Le journal était pour moi un des lieux préférés de mon enfance.

Mon grand-père était directeur de Gerpresse et de l’Auto-journal. Ses locaux s’étiraient sur 4 étages d’un hôtel particulier des Grands Boulevards.

Au rez-de-chaussée l’accueil vous souriait par l’intermédiaire de jeunes femmes charmantes dans une salle vaste et claire avec un corner presse à gauche de l’entrée. Au fond, la cage d’ascenseur Art Déco desservait l’escalier d’un côté et de l’autre, une porte battante dissimulant dans un lieu plus sombre, les entrailles de la presse : l’imprimerie jonchée de machines bruyantes manipulées par des colosses en tablier aux grandes mains tâchées.

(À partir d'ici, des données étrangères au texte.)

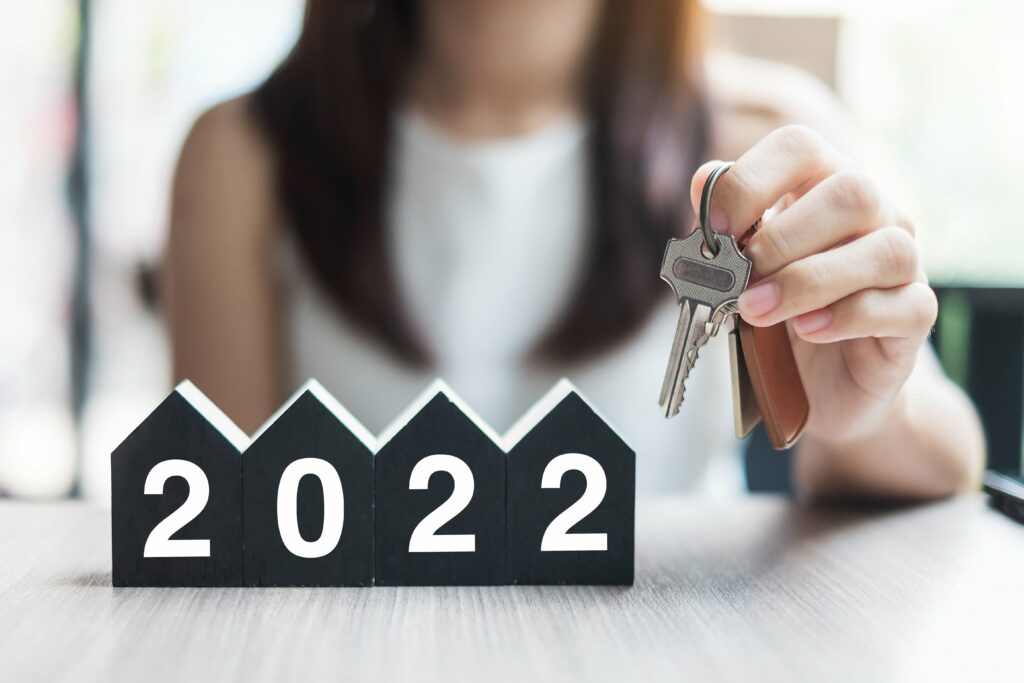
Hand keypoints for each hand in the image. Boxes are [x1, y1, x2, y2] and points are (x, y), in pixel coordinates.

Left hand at [691, 126, 936, 443]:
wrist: (818, 379)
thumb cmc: (778, 308)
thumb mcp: (741, 264)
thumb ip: (725, 223)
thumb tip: (703, 183)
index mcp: (824, 183)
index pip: (800, 147)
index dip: (751, 180)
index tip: (714, 228)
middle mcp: (876, 212)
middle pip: (852, 192)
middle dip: (782, 239)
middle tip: (741, 279)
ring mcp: (906, 262)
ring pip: (886, 249)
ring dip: (809, 280)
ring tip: (758, 310)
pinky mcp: (916, 315)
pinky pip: (902, 305)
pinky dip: (847, 317)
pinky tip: (807, 330)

Le fameux ascenseur à double fermeture par grille coulissante puis lourde porte en fer, desservait les premiers et deuxièmes étages pour laisser un mince escalier s’envoler au troisième, sous les toits. Les bureaux des secrétaires et du directeur, mon grand-père, Georges Brutelle, étaient respectivement garnis de bonbons la pie qui chante, d’odeur de cuir et d’un grand aquarium aux poissons multicolores. 

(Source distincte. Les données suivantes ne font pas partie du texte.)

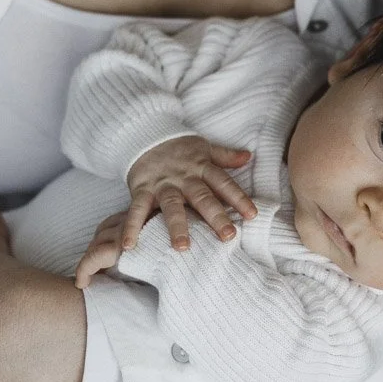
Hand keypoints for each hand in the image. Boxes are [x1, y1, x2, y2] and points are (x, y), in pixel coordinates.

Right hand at [74, 136, 256, 287]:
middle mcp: (184, 178)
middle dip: (215, 216)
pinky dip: (132, 227)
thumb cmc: (179, 148)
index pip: (223, 183)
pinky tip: (129, 245)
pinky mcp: (142, 189)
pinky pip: (137, 209)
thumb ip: (225, 156)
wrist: (145, 134)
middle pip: (202, 197)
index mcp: (201, 168)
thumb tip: (248, 156)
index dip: (238, 198)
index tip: (252, 215)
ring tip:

Enfin, le graal, nu et laborieux, sans doute comme il se doit d’être, mené par ce mince escalier débouchant dans un espace sans porte, ouvert et mansardé empli d’hommes agités sur des tables alignées. Un troisième étage aux murs blancs détonnant avec le reste de l’immeuble animé d’une atmosphère lumineuse, pourtant enfumée et rythmée par les frappes des machines à écrire : le nid des journalistes.